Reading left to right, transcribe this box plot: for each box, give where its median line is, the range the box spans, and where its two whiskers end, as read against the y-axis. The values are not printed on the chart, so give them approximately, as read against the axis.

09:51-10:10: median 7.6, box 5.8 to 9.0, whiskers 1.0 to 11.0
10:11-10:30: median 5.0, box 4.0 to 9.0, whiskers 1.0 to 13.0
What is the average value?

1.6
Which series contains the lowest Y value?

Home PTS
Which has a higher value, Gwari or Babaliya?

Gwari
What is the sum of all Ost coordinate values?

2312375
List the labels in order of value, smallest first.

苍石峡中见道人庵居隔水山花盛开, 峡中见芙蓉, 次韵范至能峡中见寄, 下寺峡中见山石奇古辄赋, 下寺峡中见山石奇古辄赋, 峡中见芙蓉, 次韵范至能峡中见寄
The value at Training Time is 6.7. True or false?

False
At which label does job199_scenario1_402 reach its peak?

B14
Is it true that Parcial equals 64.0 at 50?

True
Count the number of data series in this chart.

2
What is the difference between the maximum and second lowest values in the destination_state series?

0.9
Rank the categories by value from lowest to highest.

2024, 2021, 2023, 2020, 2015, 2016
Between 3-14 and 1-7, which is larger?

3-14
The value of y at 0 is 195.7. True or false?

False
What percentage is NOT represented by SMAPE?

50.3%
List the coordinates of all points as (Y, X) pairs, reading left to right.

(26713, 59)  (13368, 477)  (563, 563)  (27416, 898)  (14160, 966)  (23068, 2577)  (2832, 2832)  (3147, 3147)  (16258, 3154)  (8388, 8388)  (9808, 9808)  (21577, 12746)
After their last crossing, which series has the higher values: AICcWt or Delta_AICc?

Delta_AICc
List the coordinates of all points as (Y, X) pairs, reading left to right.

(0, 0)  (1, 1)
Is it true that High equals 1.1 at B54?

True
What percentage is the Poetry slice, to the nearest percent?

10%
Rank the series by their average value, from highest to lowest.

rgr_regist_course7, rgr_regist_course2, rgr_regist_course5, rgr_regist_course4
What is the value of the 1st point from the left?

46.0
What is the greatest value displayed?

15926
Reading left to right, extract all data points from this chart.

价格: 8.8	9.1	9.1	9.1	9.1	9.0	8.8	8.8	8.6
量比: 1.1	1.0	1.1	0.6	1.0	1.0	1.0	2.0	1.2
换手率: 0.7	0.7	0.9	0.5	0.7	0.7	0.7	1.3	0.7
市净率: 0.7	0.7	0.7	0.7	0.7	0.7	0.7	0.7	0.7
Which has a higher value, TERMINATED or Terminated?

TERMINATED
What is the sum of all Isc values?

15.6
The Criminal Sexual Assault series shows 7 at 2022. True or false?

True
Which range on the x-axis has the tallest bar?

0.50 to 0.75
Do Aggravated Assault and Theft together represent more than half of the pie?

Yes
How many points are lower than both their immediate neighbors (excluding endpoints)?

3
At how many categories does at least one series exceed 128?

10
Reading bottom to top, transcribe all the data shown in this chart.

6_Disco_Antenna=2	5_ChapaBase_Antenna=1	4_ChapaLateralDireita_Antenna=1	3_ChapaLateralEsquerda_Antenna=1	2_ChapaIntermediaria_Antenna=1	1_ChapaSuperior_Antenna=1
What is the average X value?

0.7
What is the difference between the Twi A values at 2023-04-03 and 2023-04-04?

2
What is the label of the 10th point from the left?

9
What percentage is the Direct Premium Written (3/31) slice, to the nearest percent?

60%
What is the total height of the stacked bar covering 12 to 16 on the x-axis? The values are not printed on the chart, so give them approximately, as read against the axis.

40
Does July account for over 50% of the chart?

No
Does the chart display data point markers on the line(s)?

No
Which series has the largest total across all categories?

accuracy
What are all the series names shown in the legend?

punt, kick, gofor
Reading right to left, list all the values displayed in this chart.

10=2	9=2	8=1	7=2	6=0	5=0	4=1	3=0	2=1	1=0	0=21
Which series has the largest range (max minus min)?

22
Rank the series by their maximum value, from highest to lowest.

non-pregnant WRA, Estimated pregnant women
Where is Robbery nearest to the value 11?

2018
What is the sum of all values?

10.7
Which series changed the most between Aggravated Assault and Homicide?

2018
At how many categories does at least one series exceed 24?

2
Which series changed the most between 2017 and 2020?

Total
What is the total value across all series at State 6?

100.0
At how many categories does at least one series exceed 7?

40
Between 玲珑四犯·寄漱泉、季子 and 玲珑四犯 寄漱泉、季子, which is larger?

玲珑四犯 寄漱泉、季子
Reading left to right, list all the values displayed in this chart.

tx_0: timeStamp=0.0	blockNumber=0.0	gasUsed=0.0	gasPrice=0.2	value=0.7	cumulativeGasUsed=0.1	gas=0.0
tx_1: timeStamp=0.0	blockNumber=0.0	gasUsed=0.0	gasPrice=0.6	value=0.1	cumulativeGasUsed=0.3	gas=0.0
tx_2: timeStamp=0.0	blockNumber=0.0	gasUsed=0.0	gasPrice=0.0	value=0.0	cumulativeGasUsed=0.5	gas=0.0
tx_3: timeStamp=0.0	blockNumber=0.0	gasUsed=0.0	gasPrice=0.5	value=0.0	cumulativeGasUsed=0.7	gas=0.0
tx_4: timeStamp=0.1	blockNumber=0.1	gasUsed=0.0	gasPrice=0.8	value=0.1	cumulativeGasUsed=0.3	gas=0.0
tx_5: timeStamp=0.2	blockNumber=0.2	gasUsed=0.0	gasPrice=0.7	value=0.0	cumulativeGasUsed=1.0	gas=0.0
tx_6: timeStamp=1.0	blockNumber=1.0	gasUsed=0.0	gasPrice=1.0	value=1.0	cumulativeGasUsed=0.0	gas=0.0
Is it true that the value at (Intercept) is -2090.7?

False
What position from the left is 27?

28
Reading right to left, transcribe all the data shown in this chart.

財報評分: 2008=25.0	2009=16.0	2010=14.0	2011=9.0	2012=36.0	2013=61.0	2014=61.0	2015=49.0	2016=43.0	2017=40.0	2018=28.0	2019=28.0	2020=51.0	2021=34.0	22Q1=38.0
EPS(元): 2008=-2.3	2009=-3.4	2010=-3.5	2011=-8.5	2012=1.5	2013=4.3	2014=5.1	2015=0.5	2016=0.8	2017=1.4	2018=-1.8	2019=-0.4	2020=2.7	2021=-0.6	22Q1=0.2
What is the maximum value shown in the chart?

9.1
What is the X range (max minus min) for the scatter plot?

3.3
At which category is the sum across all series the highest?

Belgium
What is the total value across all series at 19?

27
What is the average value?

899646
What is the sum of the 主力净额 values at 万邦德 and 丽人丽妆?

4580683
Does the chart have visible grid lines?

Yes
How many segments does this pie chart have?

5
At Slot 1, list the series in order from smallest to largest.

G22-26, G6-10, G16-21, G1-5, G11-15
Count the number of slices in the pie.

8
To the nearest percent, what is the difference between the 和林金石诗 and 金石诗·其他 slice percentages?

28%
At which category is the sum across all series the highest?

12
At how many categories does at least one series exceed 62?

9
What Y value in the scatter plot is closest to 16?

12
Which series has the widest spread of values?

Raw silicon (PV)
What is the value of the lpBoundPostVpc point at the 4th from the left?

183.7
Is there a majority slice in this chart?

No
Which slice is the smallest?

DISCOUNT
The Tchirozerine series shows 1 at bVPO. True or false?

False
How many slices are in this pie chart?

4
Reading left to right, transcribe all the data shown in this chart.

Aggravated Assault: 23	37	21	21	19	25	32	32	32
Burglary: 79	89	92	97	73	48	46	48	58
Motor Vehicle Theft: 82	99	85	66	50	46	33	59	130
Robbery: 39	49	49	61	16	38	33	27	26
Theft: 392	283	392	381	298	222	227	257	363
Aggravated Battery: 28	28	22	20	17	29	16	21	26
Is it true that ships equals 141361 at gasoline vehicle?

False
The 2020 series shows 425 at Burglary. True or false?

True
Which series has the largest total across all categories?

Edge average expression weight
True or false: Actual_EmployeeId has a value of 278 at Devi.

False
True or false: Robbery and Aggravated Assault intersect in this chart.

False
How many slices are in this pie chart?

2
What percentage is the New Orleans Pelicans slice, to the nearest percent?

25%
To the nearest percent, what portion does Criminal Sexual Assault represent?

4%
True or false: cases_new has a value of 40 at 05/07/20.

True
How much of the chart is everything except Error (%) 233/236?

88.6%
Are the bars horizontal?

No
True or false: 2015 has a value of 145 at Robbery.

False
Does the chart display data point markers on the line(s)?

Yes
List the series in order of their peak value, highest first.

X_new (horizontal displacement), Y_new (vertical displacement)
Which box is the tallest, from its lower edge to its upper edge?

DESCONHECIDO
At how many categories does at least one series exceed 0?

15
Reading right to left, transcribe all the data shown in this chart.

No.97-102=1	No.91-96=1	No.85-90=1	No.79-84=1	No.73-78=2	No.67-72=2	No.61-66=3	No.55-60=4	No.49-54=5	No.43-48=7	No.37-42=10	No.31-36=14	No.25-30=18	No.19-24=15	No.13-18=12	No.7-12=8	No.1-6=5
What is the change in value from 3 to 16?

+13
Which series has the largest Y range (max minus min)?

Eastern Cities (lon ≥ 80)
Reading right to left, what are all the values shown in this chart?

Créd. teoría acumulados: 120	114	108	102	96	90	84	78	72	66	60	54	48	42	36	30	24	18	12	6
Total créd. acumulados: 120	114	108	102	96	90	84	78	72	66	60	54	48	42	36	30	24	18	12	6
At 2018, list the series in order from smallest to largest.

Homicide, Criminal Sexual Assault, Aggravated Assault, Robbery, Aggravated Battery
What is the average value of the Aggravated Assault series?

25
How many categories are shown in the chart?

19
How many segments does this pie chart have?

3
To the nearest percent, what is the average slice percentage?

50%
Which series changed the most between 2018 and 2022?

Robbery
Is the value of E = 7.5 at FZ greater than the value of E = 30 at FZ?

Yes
☆ ☆ ☆ ☆
• What is required: Begin at the line that has "2024, 2021, 2023, 2020, 2015, 2016" and stop after the line that has "What is the sum of all Isc values?". Reproduce only those lines of the material, switching "coordinates" to "positions" and leaving everything else unchanged.

• Exercise response:
2024, 2021, 2023, 2020, 2015, 2016
Between 3-14 and 1-7, which is larger?

3-14
The value of y at 0 is 195.7. True or false?

False
What percentage is NOT represented by SMAPE?

50.3%
List the positions of all points as (Y, X) pairs, reading left to right.

(26713, 59)  (13368, 477)  (563, 563)  (27416, 898)  (14160, 966)  (23068, 2577)  (2832, 2832)  (3147, 3147)  (16258, 3154)  (8388, 8388)  (9808, 9808)  (21577, 12746)
After their last crossing, which series has the higher values: AICcWt or Delta_AICc?

Delta_AICc
List the positions of all points as (Y, X) pairs, reading left to right.

(0, 0)  (1, 1)
Is it true that High equals 1.1 at B54?

True
What percentage is the Poetry slice, to the nearest percent?

10%
Rank the series by their average value, from highest to lowest.

rgr_regist_course7, rgr_regist_course2, rgr_regist_course5, rgr_regist_course4
What is the value of the 1st point from the left?

46.0
What is the greatest value displayed?

15926
Reading left to right, extract all data points from this chart.

价格: 8.8	9.1	9.1	9.1	9.1	9.0	8.8	8.8	8.6
量比: 1.1	1.0	1.1	0.6	1.0	1.0	1.0	2.0	1.2
换手率: 0.7	0.7	0.9	0.5	0.7	0.7	0.7	1.3	0.7
市净率: 0.7	0.7	0.7	0.7	0.7	0.7	0.7	0.7	0.7
Which has a higher value, TERMINATED or Terminated?

TERMINATED
What is the sum of all Isc values?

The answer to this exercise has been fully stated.